And so, I had disks C4, C5 or something … it was a bit freaky, because they cut your throat, basically, open you up, tie your vocal cords off to one side … and they tell you, ‘You’re not going to be able to sing for three months.’ So I came home, I didn’t sing for three months. Then I went in my garage, and picked up a guitar … I played ‘Darkness on the Edge of Town.’ ”

Springsteen also discussed playing long concerts, “Part of it is just a work ethic of the way you came up: We used to do five sets a night. We used to play five hours a night. Now, if I play two (hours), people are gonna be disappointed. I gotta play at least three (laughs) … My problem would be, I’d play three hours, and then something wouldn’t go right on one of the songs toward the end of the show, and I’d kill myself for the rest of the night. Just beat the hell out of myself.

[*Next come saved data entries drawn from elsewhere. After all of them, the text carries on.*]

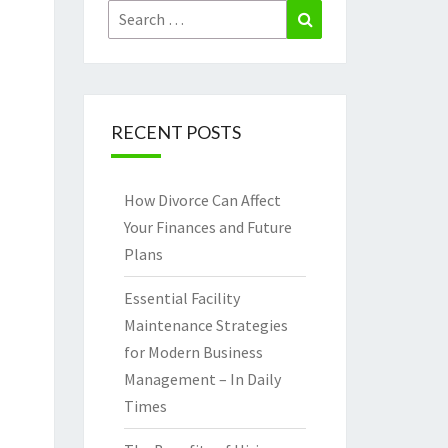
Search
Search
for:
RECENT POSTS
How Divorce Can Affect
Your Finances and Future
Plans
Essential Facility
Maintenance Strategies
for Modern Business
Management – In Daily
Times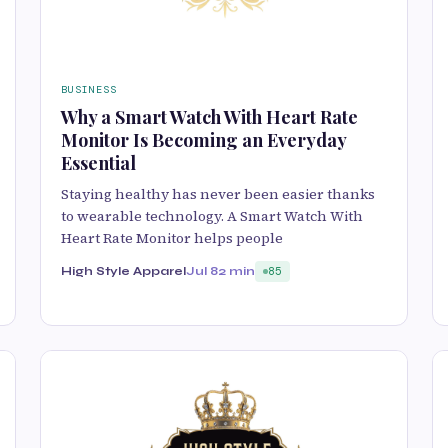
BUSINESS
Why a Smart Watch With Heart Rate
Monitor Is Becoming an Everyday
Essential
Staying healthy has never been easier thanks
to wearable technology. A Smart Watch With
Heart Rate Monitor helps people
High Style Apparel
Jul 8
2 min
85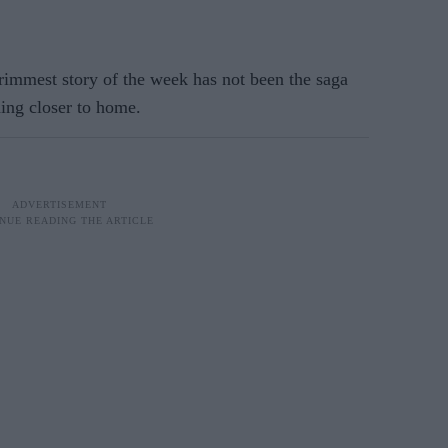
rimmest story of the week has not been the saga
ing closer to home.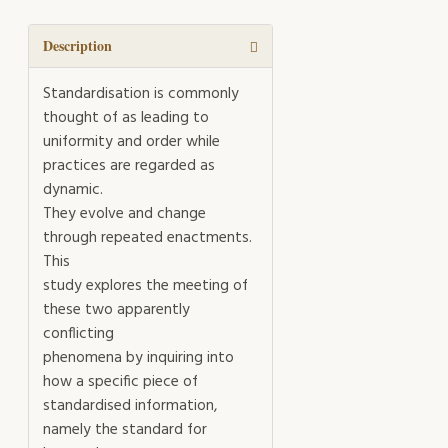
into
a
Standard
Description
quantity
Standardisation is commonly
thought of as leading to
uniformity and order while
practices are regarded as
dynamic.
They evolve and change
through repeated enactments.
This
study explores the meeting of
these two apparently
conflicting
phenomena by inquiring into
how a specific piece of
standardised information,
namely the standard for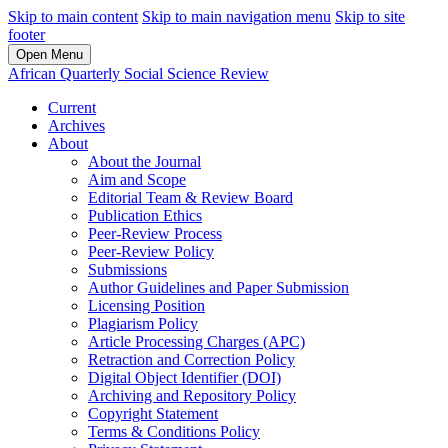
Skip to main content
Skip to main navigation menu
Skip to site
footer
Open Menu
African Quarterly Social Science Review
Current
Archives
About
About the Journal
Aim and Scope
Editorial Team & Review Board
Publication Ethics
Peer-Review Process
Peer-Review Policy
Submissions
Author Guidelines and Paper Submission
Licensing Position
Plagiarism Policy
Article Processing Charges (APC)
Retraction and Correction Policy
Digital Object Identifier (DOI)
Archiving and Repository Policy
Copyright Statement
Terms & Conditions Policy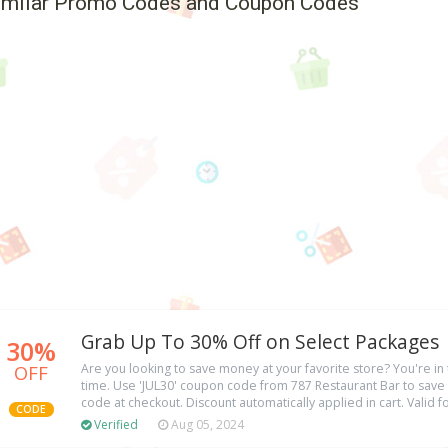
imilar Promo Codes and Coupon Codes
Grab Up To 30% Off on Select Packages
30%
OFF
Are you looking to save money at your favorite store? You're in t
time. Use 'JUL30' coupon code from 787 Restaurant Bar to save
code at checkout. Discount automatically applied in cart. Valid f
CODE
Verified
Aug 05, 2024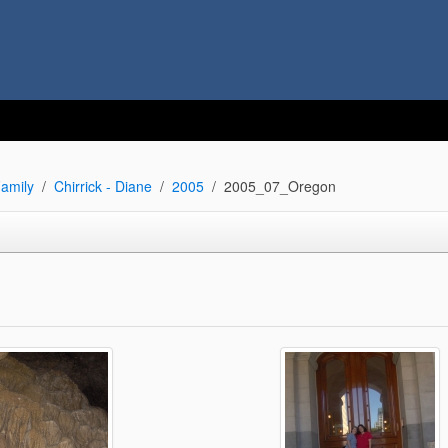
amily
Chirrick - Diane
2005
2005_07_Oregon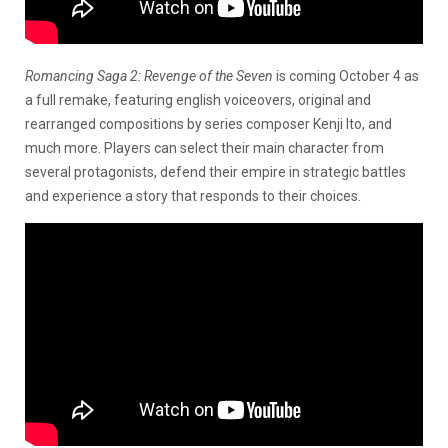
Romancing Saga 2: Revenge of the Seven
is coming October 4 as
a full remake, featuring english voiceovers, original and
rearranged compositions by series composer Kenji Ito, and
much more. Players can select their main character from
several protagonists, defend their empire in strategic battles
and experience a story that responds to their choices.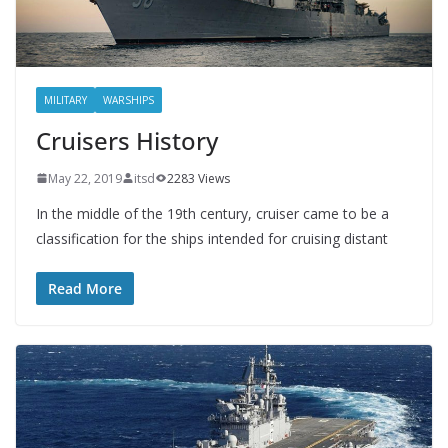
MILITARY
WARSHIPS
Cruisers History
May 22, 2019
itsd
2283 Views
In the middle of the 19th century, cruiser came to be a
classification for the ships intended for cruising distant
Read More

I’d get in the bus, on the way to the next town, and that’s all I could think about. … And so, I kind of learned to get a handle on it, because I didn’t want to keep doing that as I got older. And of course, people said, ‘Gee, how can you play so long?’ I said, ‘No, my problem is stopping. I don’t have a problem starting and playing. I have a problem stopping.’ Because … it was a purification ritual for me.”

“I grew up in the Catholic church, and so you grew up with a lot of sin, and original sin … and rituals all about rituals of purification, of cleaning out your soul and your mind. And a certain amount of that is good for you. If you take it to an extreme, it’s like anything else. It becomes your master. So … I wanted my work to be my work and my pleasure, I did not want it to be my master.

And so, when I talked about work with the (psychotherapist) I was seeing for a long time, it was sort of, ‘OK, how do I make sure I have this balance in place?’ because (a) I’ll do better shows if I’m not sort of laboring under the idea that, you know, if I don’t play that 35th song … I had to get out from under so much Catholic orthodoxy, which is the way that I was brought up. And of course I just converted that over into my music, and into the way that I played. And so a lot of … my self-created rituals were rituals of purification, and I took it too far, sometimes.”